Directions for this task: Reproduce verbatim every line of the entries below, leaving out the images.

Material:

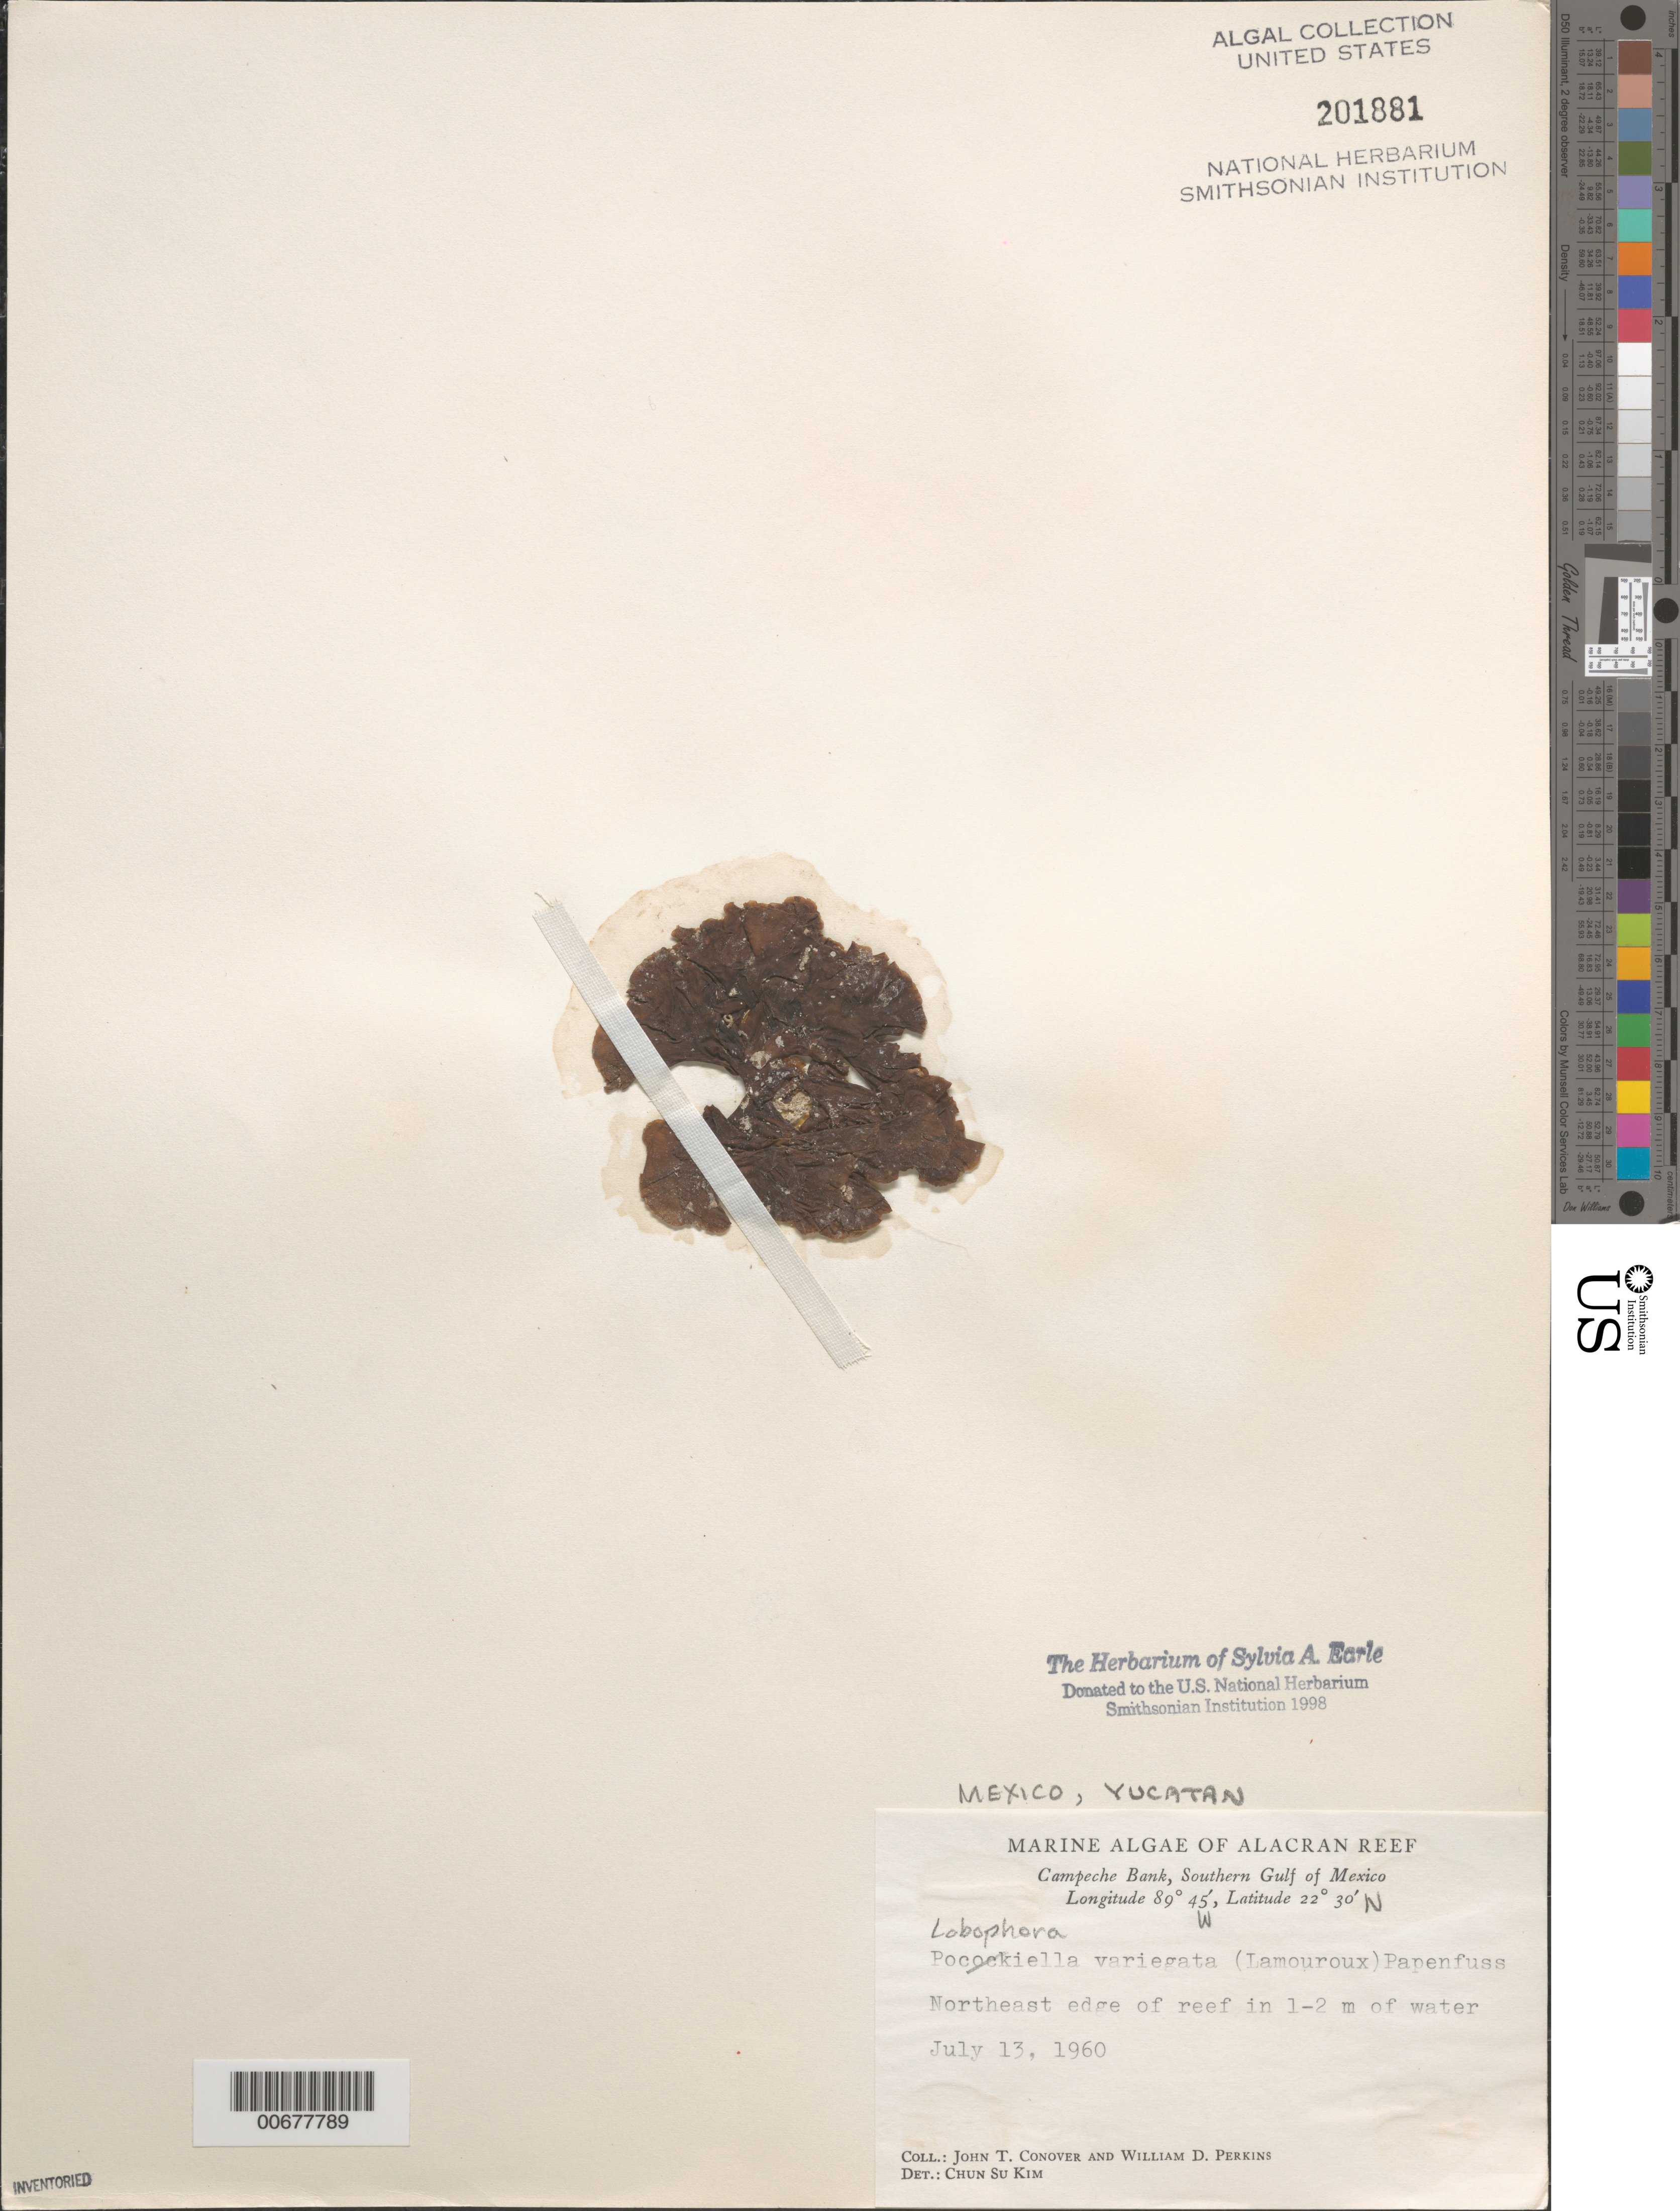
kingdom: Chromista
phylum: Ochrophyta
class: Phaeophyceae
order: Dictyotales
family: Dictyotaceae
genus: Lobophora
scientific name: Lobophora variegata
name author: (J.V.Lamouroux) Womersley & E.C. Oliveira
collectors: J. T. Conover & W. D. Perkins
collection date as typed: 13 Jul 1960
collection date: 1960-07-13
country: Mexico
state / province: Yucatan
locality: Alacran Reef, Campeche Bank, southern Gulf of Mexico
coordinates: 22 30' N, 89 45' W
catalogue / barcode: US 201881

Solution below:
kingdom: Chromista
phylum: Ochrophyta
class: Phaeophyceae
order: Dictyotales
family: Dictyotaceae
genus: Lobophora
scientific name: Lobophora variegata
name author: (J.V.Lamouroux) Womersley & E.C. Oliveira
collectors: J. T. Conover & W. D. Perkins
collection date as typed: 13 Jul 1960
collection date: 1960-07-13
country: Mexico
state / province: Yucatan
locality: Alacran Reef, Campeche Bank, southern Gulf of Mexico
coordinates: 22 30' N, 89 45' W
catalogue / barcode: US 201881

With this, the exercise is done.